■ EJERCICIO PROPUESTO A: Según el fragmento de texto, ¿en qué fecha murió Hồ Chí Minh?
■ EJERCICIO PROPUESTO B: Copia palabra por palabra, por favor, el tramo del fragmento de texto que va desde "La película es" hasta "ira? ¿Nada ha cambiado?".

■ FRAGMENTO DE TEXTO:
La película es de 1968, año de mi nacimiento. 56 años después, llego por segunda vez a Hanói. El año pasado la visité por unos días, ahora pude quedarme un mes; la sensación es la misma: la película de Álvarez está detrás de todo; es el contracampo de la euforia y la vida vibrante de Hanói. Pero ya no hay odio, sí energía. ¿Qué habrá en vez de la ira? ¿Nada ha cambiado?
Hồ Chí Minh murió antes de que los últimos invasores reconocieran la derrota. El 2 de septiembre de 1969 abandonó el mundo para siempre. Dado que se trata de un ateo convencido está bien decirlo como corresponde y con vehemencia. Los que dejan de vivir no descansan en paz, no viajan hacia ningún lugar y ni siquiera flotan en un no lugar hasta disolverse en la nada o unirse en el Todo para regresar a la fuente de todo lo que ha sido, es y será. El fin es el fin. Sin embargo, Hồ Chí Minh sigue entre los vivos. Está en los billetes, en las paredes, en los bares temáticos, en distintas propagandas estatales, en las remeras para los visitantes, en las esculturas de las plazas. El mausoleo en el que reposa lo poco o nada que aún permanezca de él es visitado diariamente por miles de personas. Es un lugar de peregrinación y es celosamente cuidado por las autoridades del país. Pero ¿qué diría Hồ Chí Minh del país que liberó de los franceses y quiso unificar cuando se precipitó la guerra civil a mediados de la década del 50 del siglo pasado? ¿Qué tienen para decir los sobrevivientes de aquella guerra, esos niños felices que jugaban con el poeta revolucionario y que hoy son los abuelos y los últimos testigos?

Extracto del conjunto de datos

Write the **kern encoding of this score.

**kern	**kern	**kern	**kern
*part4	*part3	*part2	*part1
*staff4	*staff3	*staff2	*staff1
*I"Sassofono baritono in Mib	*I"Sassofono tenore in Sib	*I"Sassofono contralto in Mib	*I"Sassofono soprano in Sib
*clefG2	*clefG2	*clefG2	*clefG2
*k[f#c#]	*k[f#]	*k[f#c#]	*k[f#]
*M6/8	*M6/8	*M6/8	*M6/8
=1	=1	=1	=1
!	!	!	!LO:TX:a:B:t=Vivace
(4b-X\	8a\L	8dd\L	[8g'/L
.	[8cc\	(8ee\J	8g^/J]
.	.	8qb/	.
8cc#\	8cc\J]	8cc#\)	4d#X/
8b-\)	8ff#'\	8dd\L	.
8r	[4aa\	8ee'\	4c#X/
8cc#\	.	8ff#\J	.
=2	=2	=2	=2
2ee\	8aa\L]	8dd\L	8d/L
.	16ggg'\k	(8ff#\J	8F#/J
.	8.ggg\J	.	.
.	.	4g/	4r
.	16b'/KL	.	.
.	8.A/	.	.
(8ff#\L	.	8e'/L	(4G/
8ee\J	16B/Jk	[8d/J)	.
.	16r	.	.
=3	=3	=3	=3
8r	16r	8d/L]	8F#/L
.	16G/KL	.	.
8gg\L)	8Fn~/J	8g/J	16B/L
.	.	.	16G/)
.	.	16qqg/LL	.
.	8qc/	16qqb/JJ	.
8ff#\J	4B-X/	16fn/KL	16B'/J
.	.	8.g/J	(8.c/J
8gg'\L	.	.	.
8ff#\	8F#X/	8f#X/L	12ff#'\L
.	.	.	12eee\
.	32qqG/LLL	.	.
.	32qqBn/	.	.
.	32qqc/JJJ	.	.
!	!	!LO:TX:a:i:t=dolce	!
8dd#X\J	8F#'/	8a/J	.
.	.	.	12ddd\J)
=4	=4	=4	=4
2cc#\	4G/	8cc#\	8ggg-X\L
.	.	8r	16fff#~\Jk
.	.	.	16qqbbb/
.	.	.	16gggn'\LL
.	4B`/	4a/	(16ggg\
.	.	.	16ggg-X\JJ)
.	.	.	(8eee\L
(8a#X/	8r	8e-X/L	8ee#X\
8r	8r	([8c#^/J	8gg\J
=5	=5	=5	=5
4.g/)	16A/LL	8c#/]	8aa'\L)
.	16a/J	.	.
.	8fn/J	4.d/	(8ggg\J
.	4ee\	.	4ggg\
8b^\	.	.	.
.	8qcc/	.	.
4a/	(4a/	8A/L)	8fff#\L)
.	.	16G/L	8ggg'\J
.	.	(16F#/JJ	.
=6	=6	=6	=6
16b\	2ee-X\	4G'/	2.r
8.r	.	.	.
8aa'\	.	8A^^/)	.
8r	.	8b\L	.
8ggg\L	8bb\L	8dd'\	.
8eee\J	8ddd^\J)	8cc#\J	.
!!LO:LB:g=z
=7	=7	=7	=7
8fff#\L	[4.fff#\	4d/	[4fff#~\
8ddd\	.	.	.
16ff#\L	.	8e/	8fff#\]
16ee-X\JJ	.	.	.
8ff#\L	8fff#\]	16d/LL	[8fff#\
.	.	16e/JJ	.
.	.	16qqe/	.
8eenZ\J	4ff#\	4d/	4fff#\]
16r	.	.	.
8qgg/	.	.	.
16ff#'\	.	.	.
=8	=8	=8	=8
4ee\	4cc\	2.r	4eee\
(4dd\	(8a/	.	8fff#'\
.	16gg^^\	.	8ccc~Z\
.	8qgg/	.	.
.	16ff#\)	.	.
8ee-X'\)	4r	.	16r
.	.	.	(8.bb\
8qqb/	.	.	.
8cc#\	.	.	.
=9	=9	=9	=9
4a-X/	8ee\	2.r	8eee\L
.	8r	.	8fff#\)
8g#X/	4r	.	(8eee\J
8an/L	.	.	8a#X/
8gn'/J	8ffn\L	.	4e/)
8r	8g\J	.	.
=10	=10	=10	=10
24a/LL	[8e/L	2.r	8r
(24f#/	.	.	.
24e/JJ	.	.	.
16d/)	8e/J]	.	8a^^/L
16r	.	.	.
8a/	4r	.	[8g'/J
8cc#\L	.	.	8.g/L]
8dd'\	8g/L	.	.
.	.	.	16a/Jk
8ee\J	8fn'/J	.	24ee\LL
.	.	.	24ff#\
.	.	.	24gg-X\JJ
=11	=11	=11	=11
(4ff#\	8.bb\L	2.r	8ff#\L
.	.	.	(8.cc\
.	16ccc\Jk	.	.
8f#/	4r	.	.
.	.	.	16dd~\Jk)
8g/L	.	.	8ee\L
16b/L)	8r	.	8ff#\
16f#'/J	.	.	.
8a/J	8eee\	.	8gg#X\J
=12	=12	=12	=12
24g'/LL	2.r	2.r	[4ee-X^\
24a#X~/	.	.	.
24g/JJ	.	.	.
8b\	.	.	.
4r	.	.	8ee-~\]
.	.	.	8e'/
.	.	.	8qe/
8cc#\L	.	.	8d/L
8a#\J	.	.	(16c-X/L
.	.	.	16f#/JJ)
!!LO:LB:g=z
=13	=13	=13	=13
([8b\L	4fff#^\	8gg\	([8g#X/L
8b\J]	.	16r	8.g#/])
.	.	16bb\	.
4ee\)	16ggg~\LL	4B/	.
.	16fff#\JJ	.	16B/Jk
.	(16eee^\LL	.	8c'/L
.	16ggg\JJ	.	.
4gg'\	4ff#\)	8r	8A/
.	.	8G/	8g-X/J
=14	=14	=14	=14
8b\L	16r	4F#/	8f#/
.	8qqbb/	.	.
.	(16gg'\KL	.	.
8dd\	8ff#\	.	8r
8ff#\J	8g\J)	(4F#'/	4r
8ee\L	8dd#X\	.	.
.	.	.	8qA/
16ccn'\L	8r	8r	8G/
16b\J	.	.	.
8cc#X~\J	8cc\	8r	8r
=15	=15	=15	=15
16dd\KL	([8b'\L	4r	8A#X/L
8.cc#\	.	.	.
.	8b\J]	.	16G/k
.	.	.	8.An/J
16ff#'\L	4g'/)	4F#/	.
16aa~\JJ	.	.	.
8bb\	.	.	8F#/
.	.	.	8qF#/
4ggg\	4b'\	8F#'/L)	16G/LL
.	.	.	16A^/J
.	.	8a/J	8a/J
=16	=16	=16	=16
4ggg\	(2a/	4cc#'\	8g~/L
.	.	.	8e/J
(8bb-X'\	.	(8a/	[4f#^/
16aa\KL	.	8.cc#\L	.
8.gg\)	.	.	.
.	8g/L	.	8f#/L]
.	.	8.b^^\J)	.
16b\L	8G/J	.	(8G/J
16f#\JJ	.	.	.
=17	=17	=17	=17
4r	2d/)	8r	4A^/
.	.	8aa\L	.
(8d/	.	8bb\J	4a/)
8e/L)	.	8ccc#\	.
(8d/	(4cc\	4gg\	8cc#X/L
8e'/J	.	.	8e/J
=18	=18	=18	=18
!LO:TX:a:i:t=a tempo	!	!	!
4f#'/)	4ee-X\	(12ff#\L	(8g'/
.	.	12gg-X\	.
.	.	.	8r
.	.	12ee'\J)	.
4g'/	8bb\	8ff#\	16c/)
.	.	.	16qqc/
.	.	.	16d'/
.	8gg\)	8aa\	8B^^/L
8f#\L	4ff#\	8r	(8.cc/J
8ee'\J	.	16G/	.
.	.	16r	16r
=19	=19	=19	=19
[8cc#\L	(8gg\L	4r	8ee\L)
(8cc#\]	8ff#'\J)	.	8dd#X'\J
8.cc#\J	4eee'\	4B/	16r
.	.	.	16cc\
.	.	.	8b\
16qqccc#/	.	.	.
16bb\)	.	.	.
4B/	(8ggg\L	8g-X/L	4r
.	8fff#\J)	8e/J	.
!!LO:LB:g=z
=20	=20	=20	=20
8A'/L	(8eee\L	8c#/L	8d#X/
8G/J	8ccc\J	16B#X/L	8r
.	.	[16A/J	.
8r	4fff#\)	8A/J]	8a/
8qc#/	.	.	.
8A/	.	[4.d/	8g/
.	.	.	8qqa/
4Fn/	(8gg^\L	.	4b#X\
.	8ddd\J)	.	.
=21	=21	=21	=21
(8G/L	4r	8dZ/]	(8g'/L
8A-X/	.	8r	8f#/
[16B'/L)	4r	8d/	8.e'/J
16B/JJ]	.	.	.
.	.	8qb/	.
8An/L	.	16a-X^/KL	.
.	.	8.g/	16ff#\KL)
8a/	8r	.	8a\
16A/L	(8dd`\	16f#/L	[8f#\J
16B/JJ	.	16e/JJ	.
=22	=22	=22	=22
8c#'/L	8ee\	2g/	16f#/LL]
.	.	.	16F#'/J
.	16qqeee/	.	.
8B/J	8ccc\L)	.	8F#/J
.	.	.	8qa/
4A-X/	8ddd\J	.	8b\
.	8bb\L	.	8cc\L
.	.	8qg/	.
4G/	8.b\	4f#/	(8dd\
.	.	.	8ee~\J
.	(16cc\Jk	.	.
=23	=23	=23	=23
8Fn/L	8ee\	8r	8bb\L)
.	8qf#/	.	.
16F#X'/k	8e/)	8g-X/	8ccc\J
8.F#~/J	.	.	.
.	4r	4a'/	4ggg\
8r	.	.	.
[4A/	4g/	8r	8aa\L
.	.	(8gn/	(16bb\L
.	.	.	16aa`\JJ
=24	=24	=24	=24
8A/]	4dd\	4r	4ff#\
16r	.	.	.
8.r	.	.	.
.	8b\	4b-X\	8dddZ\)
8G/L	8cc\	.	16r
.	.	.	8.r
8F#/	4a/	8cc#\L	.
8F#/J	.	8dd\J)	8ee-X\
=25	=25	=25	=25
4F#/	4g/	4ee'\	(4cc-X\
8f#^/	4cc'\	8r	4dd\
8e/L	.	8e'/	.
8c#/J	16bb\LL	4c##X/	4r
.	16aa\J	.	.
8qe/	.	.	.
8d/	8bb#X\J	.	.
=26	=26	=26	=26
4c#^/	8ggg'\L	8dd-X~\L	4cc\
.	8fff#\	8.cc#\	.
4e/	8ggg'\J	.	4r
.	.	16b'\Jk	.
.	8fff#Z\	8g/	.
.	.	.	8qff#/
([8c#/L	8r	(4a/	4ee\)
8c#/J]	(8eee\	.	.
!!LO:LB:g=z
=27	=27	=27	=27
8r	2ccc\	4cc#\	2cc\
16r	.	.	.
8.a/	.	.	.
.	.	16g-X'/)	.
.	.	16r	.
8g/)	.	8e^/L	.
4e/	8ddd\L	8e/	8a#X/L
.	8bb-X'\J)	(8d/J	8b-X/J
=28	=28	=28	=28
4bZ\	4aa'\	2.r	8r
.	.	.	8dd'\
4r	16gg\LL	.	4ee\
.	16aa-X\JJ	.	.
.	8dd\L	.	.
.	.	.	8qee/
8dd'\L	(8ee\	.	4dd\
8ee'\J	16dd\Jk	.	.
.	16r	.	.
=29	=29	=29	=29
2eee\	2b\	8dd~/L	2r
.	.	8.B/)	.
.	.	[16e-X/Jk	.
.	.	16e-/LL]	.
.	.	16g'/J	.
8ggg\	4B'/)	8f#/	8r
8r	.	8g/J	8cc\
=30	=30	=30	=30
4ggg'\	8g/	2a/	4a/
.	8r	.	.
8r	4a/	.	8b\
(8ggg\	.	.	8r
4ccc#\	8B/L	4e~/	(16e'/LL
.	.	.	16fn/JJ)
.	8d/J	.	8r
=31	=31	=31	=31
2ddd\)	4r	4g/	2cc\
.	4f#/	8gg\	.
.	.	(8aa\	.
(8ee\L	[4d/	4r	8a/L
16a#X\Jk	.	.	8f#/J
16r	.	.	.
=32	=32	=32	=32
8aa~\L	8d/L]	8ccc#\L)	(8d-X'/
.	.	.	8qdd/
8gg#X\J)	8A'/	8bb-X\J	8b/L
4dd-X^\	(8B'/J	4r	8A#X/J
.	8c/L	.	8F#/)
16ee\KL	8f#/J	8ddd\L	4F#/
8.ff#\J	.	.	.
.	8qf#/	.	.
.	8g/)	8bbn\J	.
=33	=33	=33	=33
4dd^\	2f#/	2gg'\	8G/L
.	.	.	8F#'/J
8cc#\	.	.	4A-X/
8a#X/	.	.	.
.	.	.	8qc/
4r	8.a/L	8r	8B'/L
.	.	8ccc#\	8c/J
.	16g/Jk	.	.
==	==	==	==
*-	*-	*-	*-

■ RESPUESTA ESCRITA A: El 2 de septiembre de 1969.

■ RESPUESTA ESCRITA B:
La película es de 1968, año de mi nacimiento. 56 años después, llego por segunda vez a Hanói. El año pasado la visité por unos días, ahora pude quedarme un mes; la sensación es la misma: la película de Álvarez está detrás de todo; es el contracampo de la euforia y la vida vibrante de Hanói. Pero ya no hay odio, sí energía. ¿Qué habrá en vez de la ira? ¿Nada ha cambiado?